Figure 2 Proportion of ICT-Qualified Teachers in Schools, 2010. (ICT Survey, 2012)



Learners-to-Computer Ratio in Schools with Computer-Assisted Instruction 2010

Figure 3 Learners-to-Computer Ratio in Schools with Computer-Assisted Instruction, 2010. (ICT Survey, 2012)



Internet providers and the Ministry of Education in Oman are also highly advised to consider the following recommendations:

 

  • Develop critical internet evaluation skills within children from an early age
  • Narrow down the digital divide between parents and their children
  • Empower teachers and adults responsible for children with critical skills and knowledge on safety online
  • More lessons that focus on safe usage of the internet
  • Restricting harmful materials
  • Educating parents on how to confine harmful materials at home
  • Involve children at schools in developing advice and tips on how to stay safe online
  • In addition to the MOE portal, another portal for kids should be established in Oman.
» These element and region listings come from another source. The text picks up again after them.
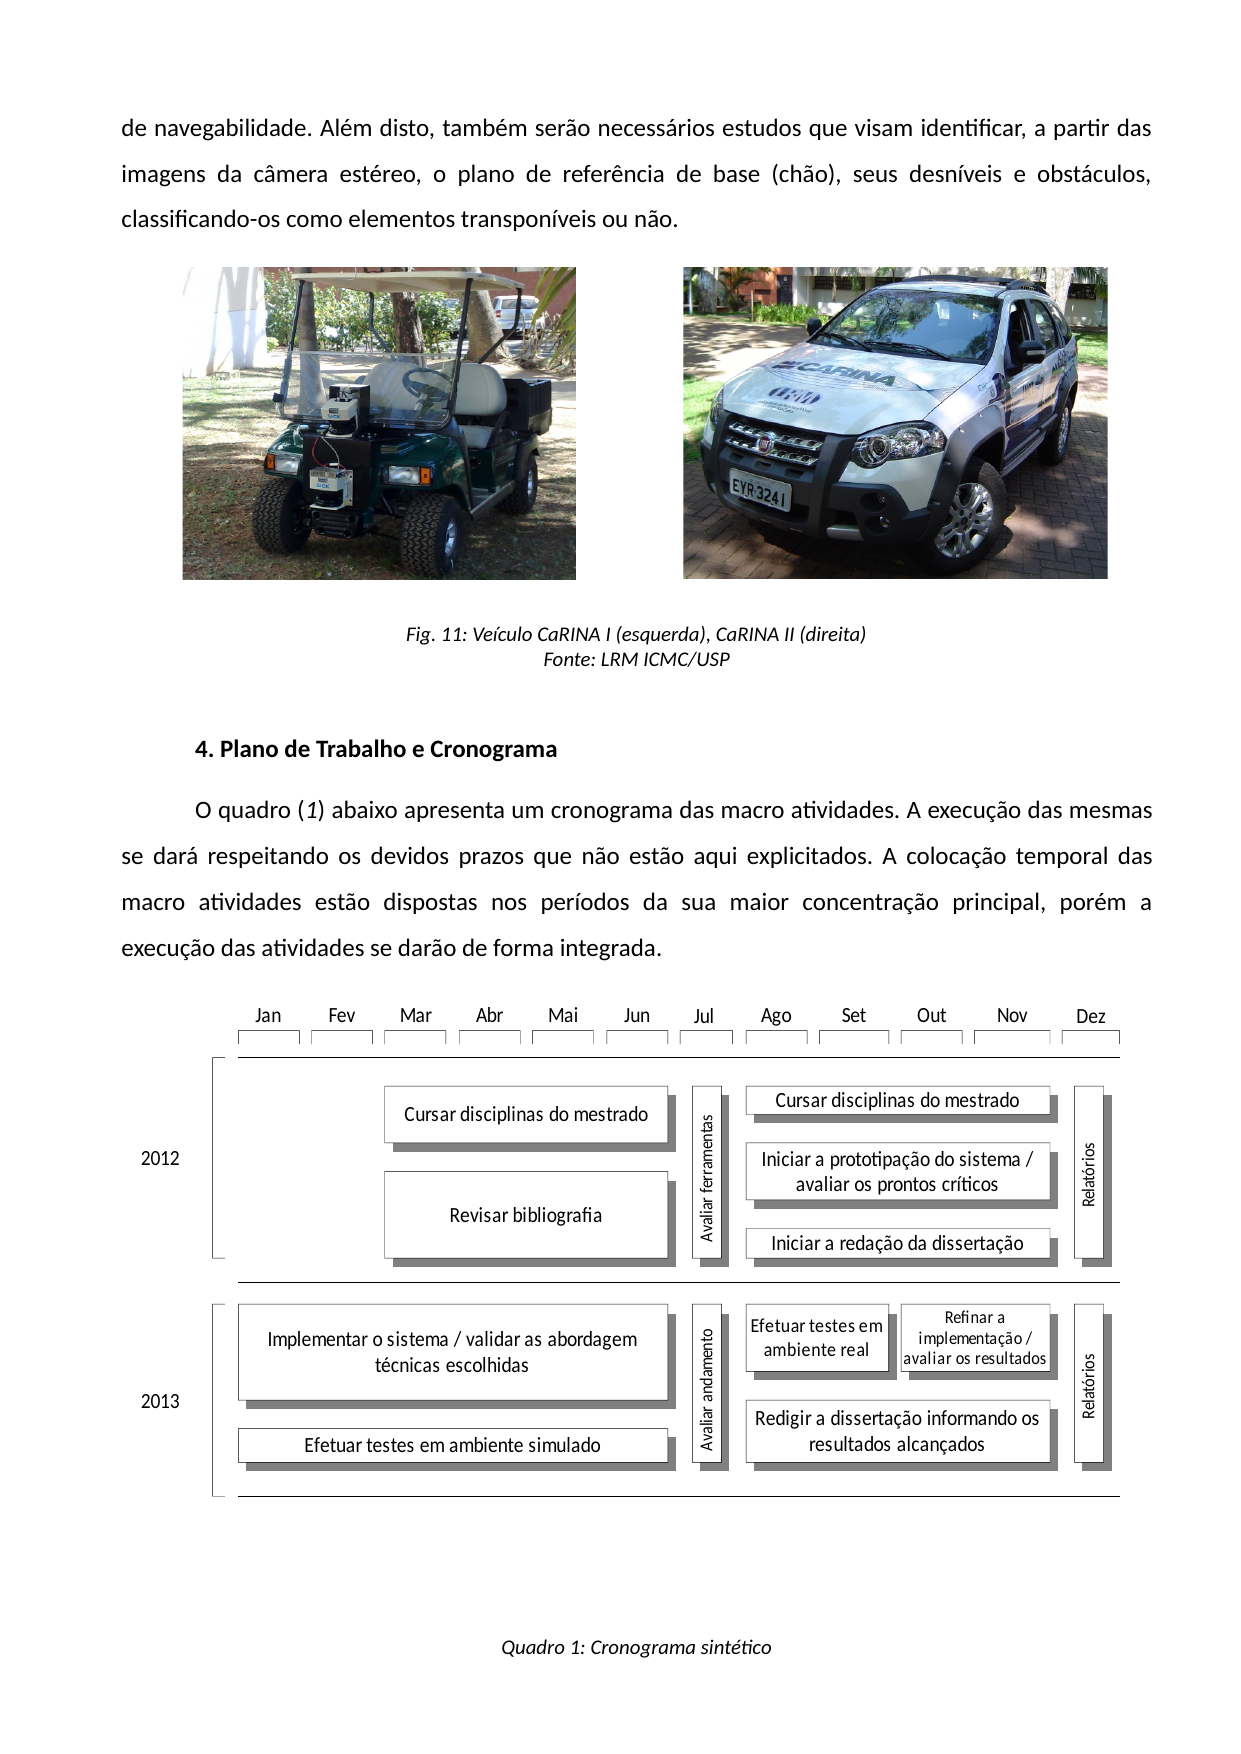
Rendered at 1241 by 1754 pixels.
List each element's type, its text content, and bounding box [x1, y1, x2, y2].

table_cell Quadro 1: Cronograma sintético [121, 1629, 1154, 1665]
text O quadro (1) abaixo apresenta um cronograma das macro atividades. A execução das mesmas se dará respeitando os devidos prazos que não estão aqui explicitados. A colocação temporal das macro atividades estão dispostas nos períodos da sua maior concentração principal, porém a execução das atividades se darão de forma integrada. [121, 795, 1154, 962]
table_cell Fig. 11: Veículo CaRINA I (esquerda), CaRINA II (direita) Fonte: LRM ICMC/USP [121, 615, 1154, 678]
text 4. Plano de Trabalho e Cronograma [121, 734, 1154, 764]
text de navegabilidade. Além disto, também serão necessários estudos que visam identificar, a partir das imagens da câmera estéreo, o plano de referência de base (chão), seus desníveis e obstáculos, classificando-os como elementos transponíveis ou não. [121, 112, 1154, 234]
table_header [121, 262, 637, 615]
table_header [121, 1586, 1154, 1628]
table_header [638, 262, 1154, 615]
This portal should contain information and resources about safety on the internet as well as safe online materials and fun games.
  • More tips on how to be safe on the internet should be embedded in the IT school syllabus to ensure that children are aware of how to avoid the risks.

Conclusion:

In conclusion, although the internet can be a valuable source of materials and information for children as well as of entertainment, it poses more risks than any other media sources (Livingstone & Bober, 2005). However, this doesn’t mean that we ignore the unlimited opportunities it offers. Increasing internet literacy, online safety awareness, parents and adults skills of protecting their children and setting regulations by policy makers are key issues to ensure a knowledgeable generation of kids who can enjoy using the internet quite safely. The idea is not to try to stop children from using the internet, because this is simply not possible, but to direct them to be safe users. This can be done effectively if efforts are exerted to involve stakeholders, parents, and teachers at schools.


Parents with their children using computer


References:

  • Byron, T. (2008). Safer children in a digital world: the report of the Byron Review: be safe, be aware, have fun.
  • Information and communication technology (ICT) surveys results. (2012). [online]. Oman: Information Technology Authority, Oman. Available at: http://www.ita.gov.om/ITAPortal/MediaCenter/Document_detail.aspx?NID=66
  • Livingstone, S. & Bober, M. (2005). UK Children Go Online: final report of key project findings [online]. London: LSE Research Online. Available at: http://eprints.Ise.ac.uk/archive/00000399
  • Livingstone, Sonia and Haddon, Leslie and Görzig, Anke and Ólafsson, Kjartan (2011) Risks and safety on the internet: the perspective of European children: summary. EU Kids Online, Deliverable D4. EU Kids Online Network, London, UK.